Light through the wall experiment ALPS

Researchers at DESY are interested not only in extremely heavy particles, which have to be generated by means of large high-energy accelerators; very light particles at the lower end of the energy scale can also point the way toward unknown physics phenomena. The ALPS experiment, which is tiny compared to the vast LHC and ILC facilities, is helping DESY researchers to track down such lightweights of the subatomic world.

With large high-energy accelerators such as the LHC in Geneva or the planned ILC linear collider, physicists are searching for the heavyweights among subatomic particles – particles that had previously escaped them because the energies reached by former accelerators were never high enough to generate particles of such a mass. Some theories that take us beyond the Standard Model of particle physics predict the existence of new particles that are around 1000 times heavier than protons. However, recent theoretical works, along with some still poorly understood experimental observations, suggest that the “new physics” could also include a host of extremely light particles.

These so-called WISPs (weakly interacting sub-eV particles) rarely react with matter and are therefore seldom generated, which means that their tracks would simply be drowned out by the flood of standard reactions in large high-energy accelerators. To detect these hypothetical WISPs at the lower end of the energy scale, it is therefore necessary to use other means. These include the experiment ALPS (Any Light Particle Search) at DESY.

Light through a wall

The ALPS II experiment involves an international team of physicists. Their seemingly absurd proposal is to make “light shine through a wall”. To achieve this, they first direct a laser beam through the powerful magnetic field generated by decommissioned superconducting dipole magnets from the HERA ring accelerator. In the event that WISPs do actually exist, some of the photons (particles of light) in the laser beam should disappear and change into these mysterious lightweight particles. Installed in the middle between the magnets is a wall that stops the laser beam. The theory is that any WISPs produced would be able to pass through the wall – since they react so rarely with other particles, solid matter is no obstacle for them. Once they re-enter the magnetic field beyond the wall, the WISPs could then change back into particles of light, which would then show up in a photon detector. The light from the laser beam thus would have effectively passed through the wall.

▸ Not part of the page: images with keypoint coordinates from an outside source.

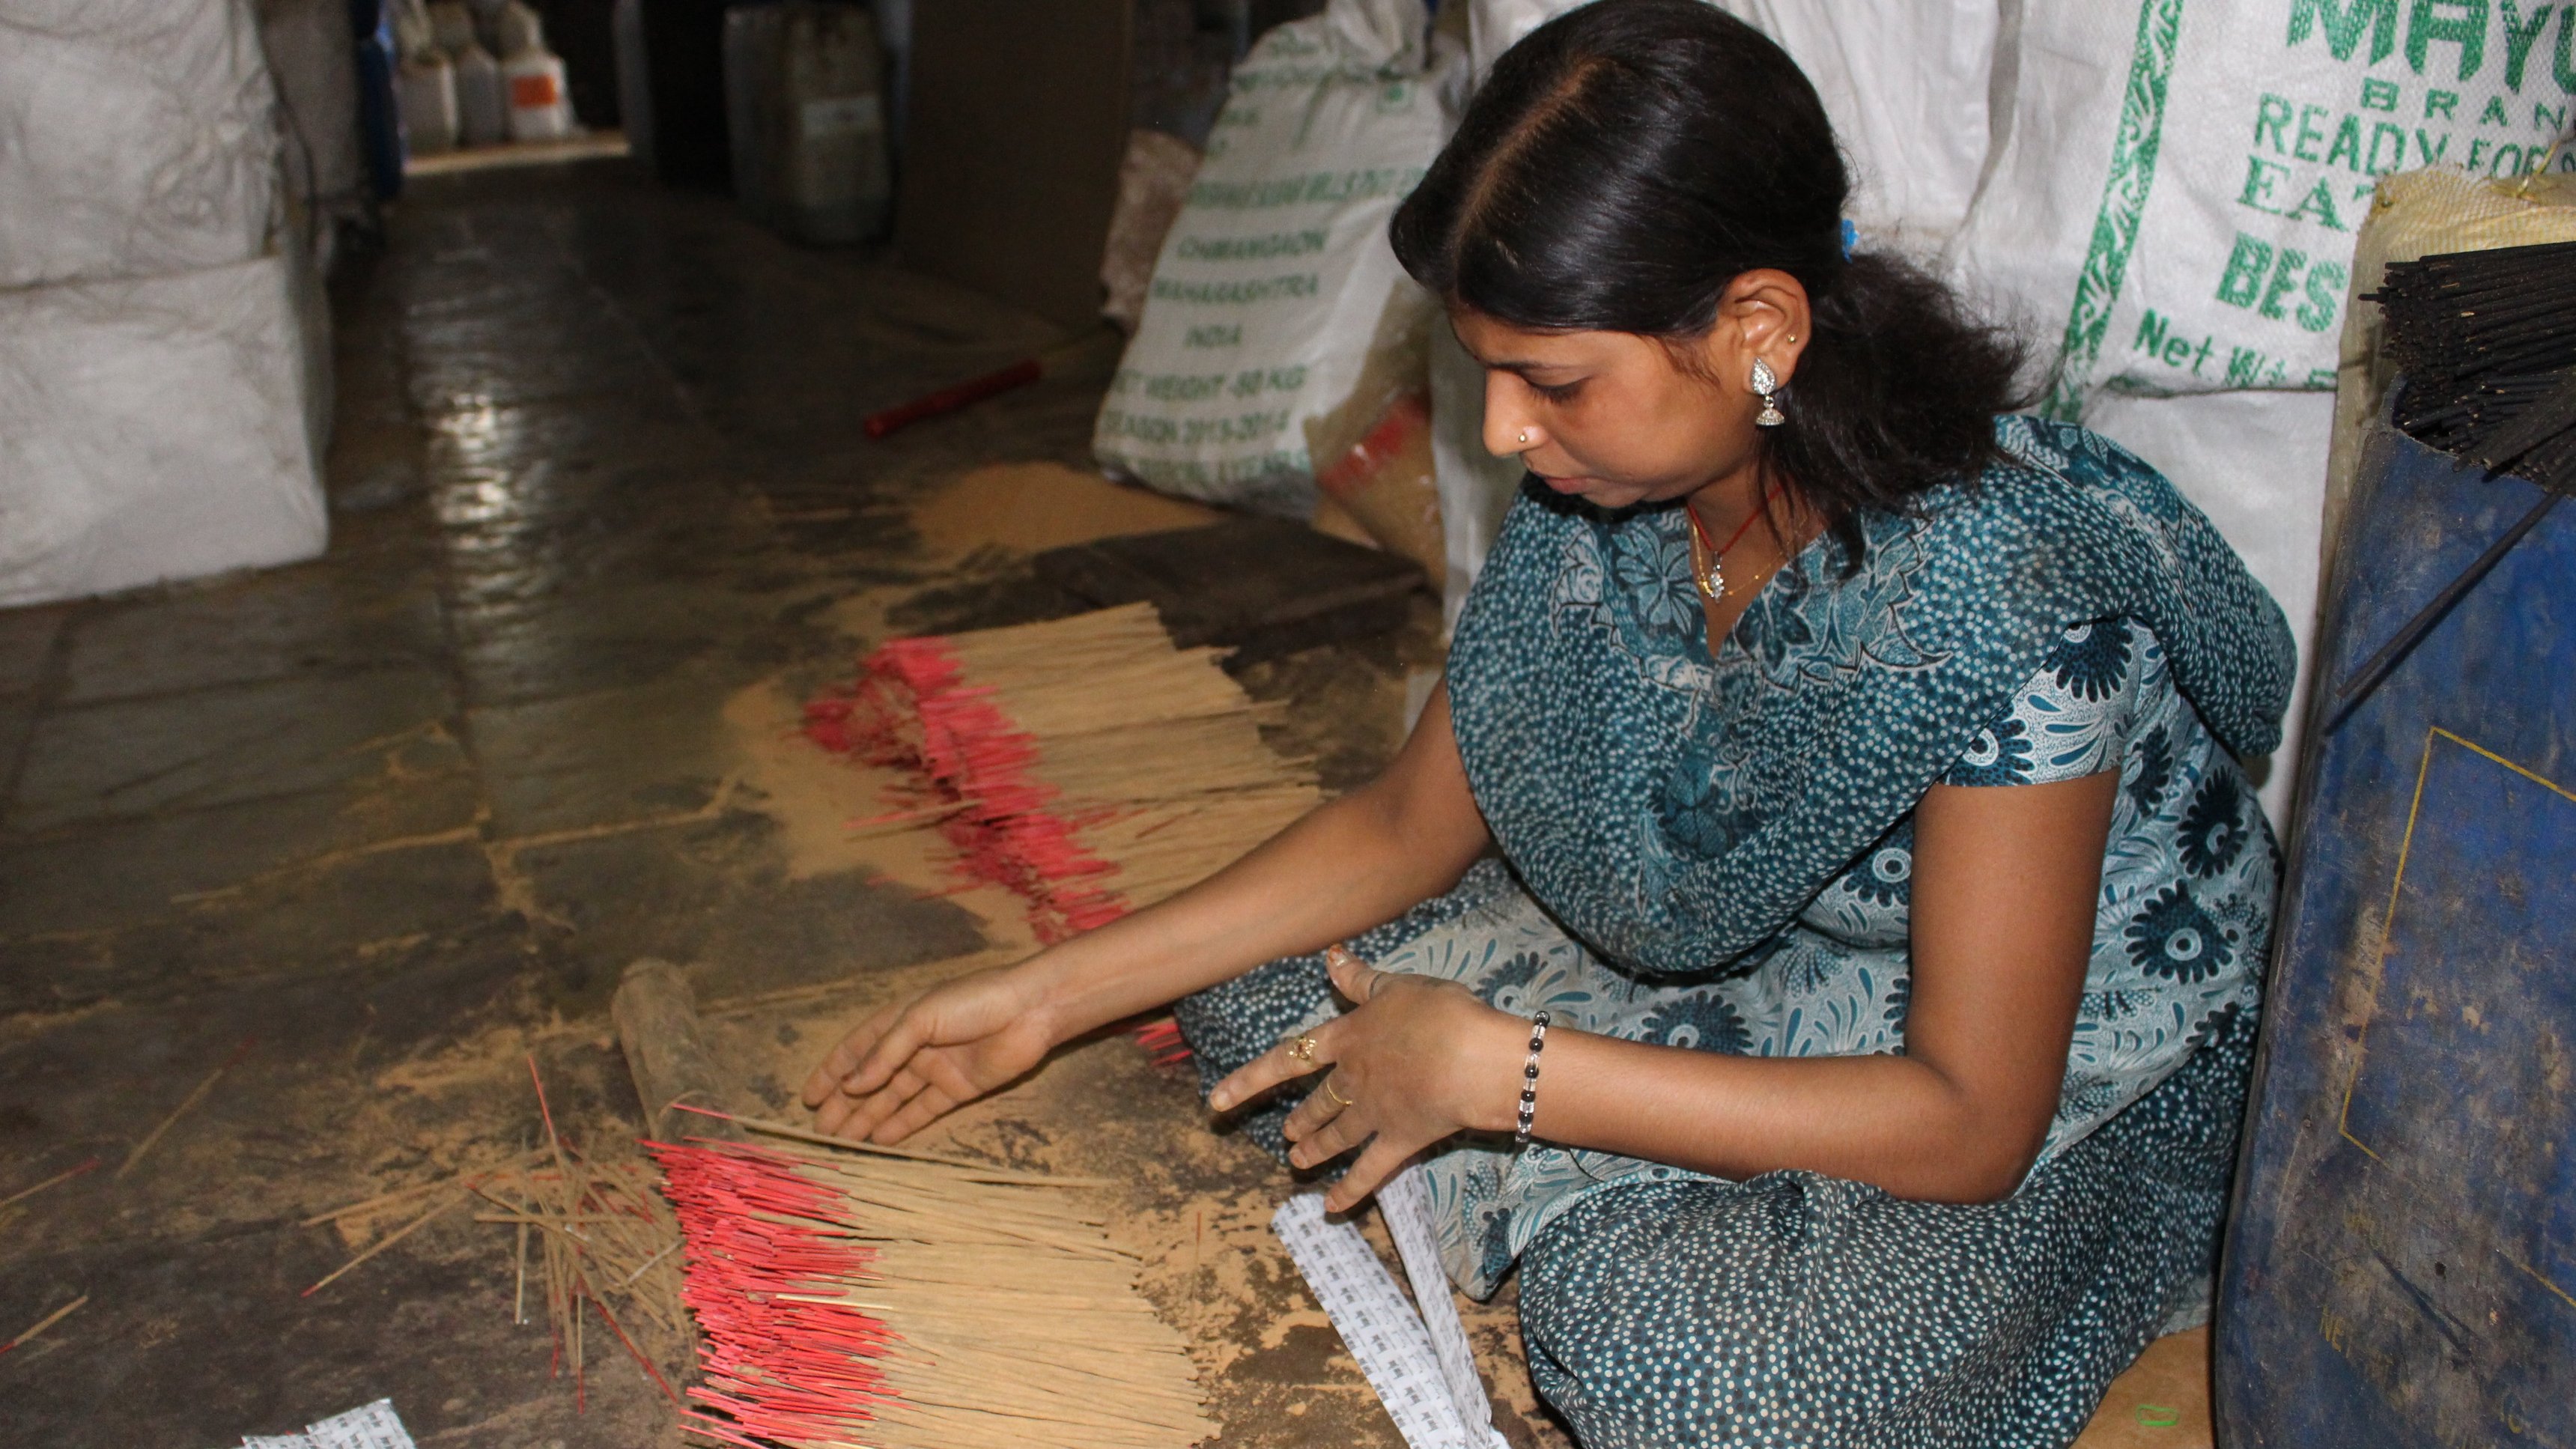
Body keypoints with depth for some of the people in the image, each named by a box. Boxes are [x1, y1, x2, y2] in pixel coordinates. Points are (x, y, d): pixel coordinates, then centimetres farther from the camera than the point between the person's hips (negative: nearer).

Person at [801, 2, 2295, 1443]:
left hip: (2058, 1105, -5)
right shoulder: (1600, 485, -13)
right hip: (1739, 964, 6)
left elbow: (1973, 1122, -29)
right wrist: (1055, 992, -7)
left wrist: (1493, 1070, -30)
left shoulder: (1999, 588, -33)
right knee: (1258, 988, -5)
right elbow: (1414, 822, -2)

Yet the expected yields from such photon regeneration experiments are extremely low. At best, scientists predict that one in a billion photons will change into a WISP; and of those, only one in a billion will ever change back into a photon. The experimental setup thus has to be extremely sensitive for researchers to even have a chance of tracking down the quick-change artists.

Small but sharp

In the first phase of the ALPS experiment from 2007 to 2010, the physicists used a single HERA magnet. As the world's most sensitive experiment in this field, ALPS provided the most precise limits on the existence of WISPs, improving previous results by a factor of ten. To further increase the sensitivity of the measurements by several orders of magnitude, the ALPS scientists plan to repeat the experiment with 24 HERA dipoles, in the middle of which the wall is to be located.

It may well turn out that the ALPS physicists with their HERA magnets will be quicker to deliver some long hoped-for signs of new physics than the scientists working on hugely expensive accelerator facilities. In any case, the hunt for extremely lightweight particles in the low-energy region ideally complements the large-scale experiments conducted at the highest energies. In combination, the results of each approach will make a vital contribution toward increasing our knowledge of the elementary building blocks of the universe and the way in which they interact with one another.

Research and development for ALPS II started in the year 2011. First results are expected in 2022.

More WISP experiments at DESY

If the WISP particles exist, they would also have to be produced in large amonts in the sun. The International AXion Observatory IAXO will search for WISPs emitted by the sun. In a dedicated magnet tracking the sun, such particles would convert to X-ray photons. BabyIAXO, the prototype for IAXO, will not only allow testing crucial technologies, but will in addition reach unprecedented sensitivities in WISP searches. The construction of BabyIAXO will start in full swing in the year 2022 hoping for first data three years later.

The Magnetized Disk and Mirror Axion eXperiment MADMAX targets galactic axions, the dark matter all around us. These ambient WISPs could convert to very feeble microwave radiation, again mediated by a strong magnetic dipole field. At present, prototype tests are ongoing; the final experiment might be finished in the year 2028.